The agenda, he says, has three elements:
- Accelerating reforms to achieve stronger economic growth – progress in Africa will require a doubling of its current growth rate
- Empowering and investing in poor people, by broadening and improving the delivery of human services
- Speeding up implementation of the Monterrey partnership(need link here), matching stronger reform efforts by developing countries with increased support from developed countries and international agencies.
Priorities for Developing Countries
The report calls for developing countries to take action on four specific areas:
1. Improving the climate for the private sector
In macro-economic policy, the main area for improvement is fiscal management. Strengthening property rights and the rule of law are also key areas needing attention.
2. Strengthening the public sector and improving governance
This, the report says, is the biggest challenge for countries. The most serious shortcomings are in transparency, accountability, and control of corruption.
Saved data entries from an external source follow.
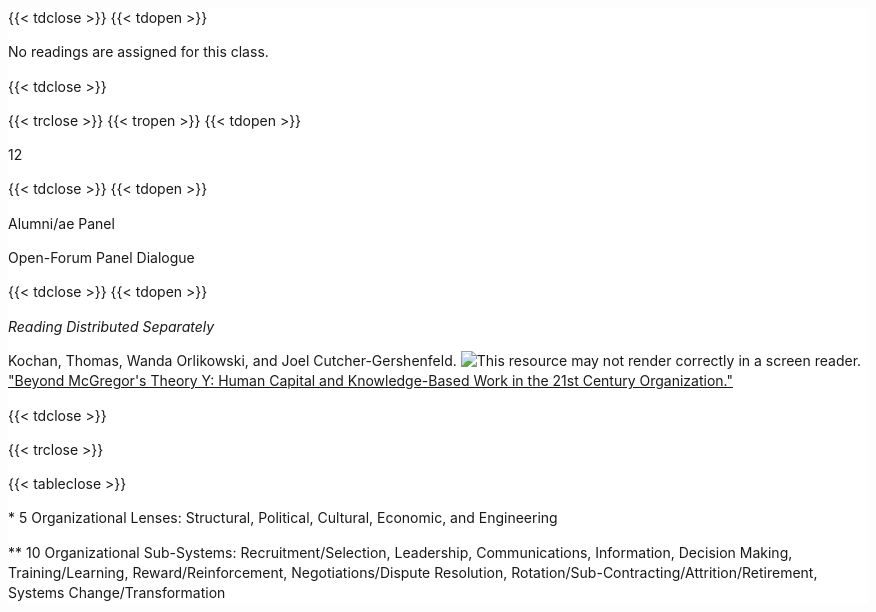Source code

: 
{{< tdclose >}}
{{< tdopen >}}


No readings are assigned for this class.


{{< tdclose >}}

{{< trclose >}}
{{< tropen >}}
{{< tdopen >}}


12


{{< tdclose >}}
{{< tdopen >}}


Alumni/ae Panel

Open-Forum Panel Dialogue


{{< tdclose >}}
{{< tdopen >}}


_Reading Distributed Separately_

Kochan, Thomas, Wanda Orlikowski, and Joel Cutcher-Gershenfeld. ![This resource may not render correctly in a screen reader.](/images/inacessible.gif)["Beyond McGregor's Theory Y: Human Capital and Knowledge-Based Work in the 21st Century Organization."  
](https://www.researchgate.net/publication/237702104_Beyond_McGregor's_Theory_Y_Human_Capital_and_Knowledge-Based_Work_in_the_21st_Century_Organization)


{{< tdclose >}}

{{< trclose >}}

{{< tableclose >}}

\* 5 Organizational Lenses: Structural, Political, Cultural, Economic, and Engineering

\*\* 10 Organizational Sub-Systems: Recruitment/Selection, Leadership, Communications, Information, Decision Making, Training/Learning, Reward/Reinforcement, Negotiations/Dispute Resolution, Rotation/Sub-Contracting/Attrition/Retirement, Systems Change/Transformation
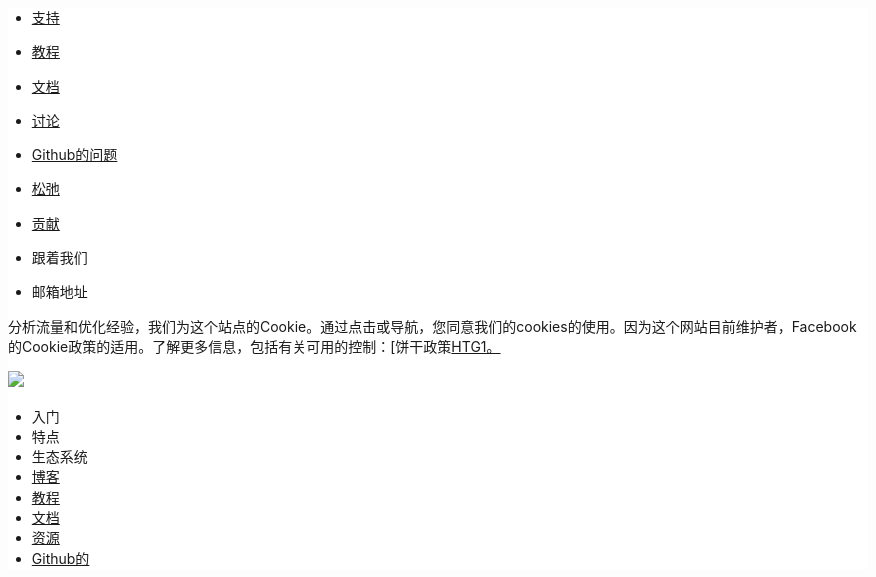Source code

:   * [支持](https://pytorch.org/support)
  * [教程](https://pytorch.org/tutorials)
  * [文档](https://pytorch.org/docs/stable/index.html)
  * [讨论](https://discuss.pytorch.org)
  * [ Github的问题](https://github.com/pytorch/pytorch/issues)
  * [松弛](https://pytorch.slack.com)
  * [贡献](https://github.com/pytorch/pytorch/blob/master/CONTRIBUTING.md)

  * 跟着我们
  * 邮箱地址

[](https://www.facebook.com/pytorch) [](https://twitter.com/pytorch)

分析流量和优化经验，我们为这个站点的Cookie。通过点击或导航，您同意我们的cookies的使用。因为这个网站目前维护者，Facebook的Cookie政策的适用。了解更多信息，包括有关可用的控制：[饼干政策[HTG1。](https://www.facebook.com/policies/cookies/)

![](../_static/images/pytorch-x.svg)

[](https://pytorch.org/)

  * 入门
  * 特点
  * 生态系统
  * [博客](https://pytorch.org/blog/)
  * [教程](https://pytorch.org/tutorials)
  * [文档](https://pytorch.org/docs/stable/index.html)
  * [资源](https://pytorch.org/resources)
  * [ Github的](https://github.com/pytorch/pytorch)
On average, low income countries can increase tax revenue by at least one to two percent of GDP by wiping out tax exemptions and improving tax administration.
3. More investment in infrastructure
The report says infrastructure spending will need to rise by 3.5 to 5 percent of GDP in low income countries and by 2.5 to 4 percent of GDP in low-middle-income countries
4. Enhancing the effectiveness of service delivery in human development
This is, quite simply, better targeting of education, health, and social aid services to poor people, as well as stepping up community participation and overcoming any obstacles to delivering those services.
Here the report suggests successful Bank-funded projects such as the Female Secondary School Assistance Program in Bangladesh should be scaled up. (link to related story)
Priorities for Developed Countries
The report says while developed countries have been big on commitment, their actions have fallen short.
Key issues that need to be addressed by developed countries include:
1. Sustaining stable and strong growth in the global economy
Here, the report says, a key issue is the orderly resolution of fiscal and external imbalances, especially the large United States external current account deficit.
2. Ensuring a successful, pro-development and timely outcome to the Doha Round.
The report says high income countries, given their weight, should lead by example.
It says stronger growth, resulting from a pro-development outcome of the Doha Round, could increase real income in developing countries by $350 billion by the year 2015 (roughly equal to the entire GDP of Sub-Saharan Africa)
That, it says, would lift an additional 140 million people out of poverty by that year.
3. Providing more and better aid
The report says estimates show that at least an extra $30 billion in aid annually could be effectively used by developing countries.
It recommends that once those developing countries improve their policies and governance, the amount of additional aid that could be used effectively would be about $50 billion plus a year – to help developing countries meet the MDGs.
It says while aid volumes have risen recently, there was concern that much of the increase may have been dominated by strategic considerations – the war on terrorism, conflict and reconstruction in Afghanistan and Iraq.
4. Improving the policies for development
The report points out increased aid and other actions need to be part of a coherent overall approach to supporting development.
In many cases, it says, there are contradictions in policies, with support provided in one area undercut by actions in another.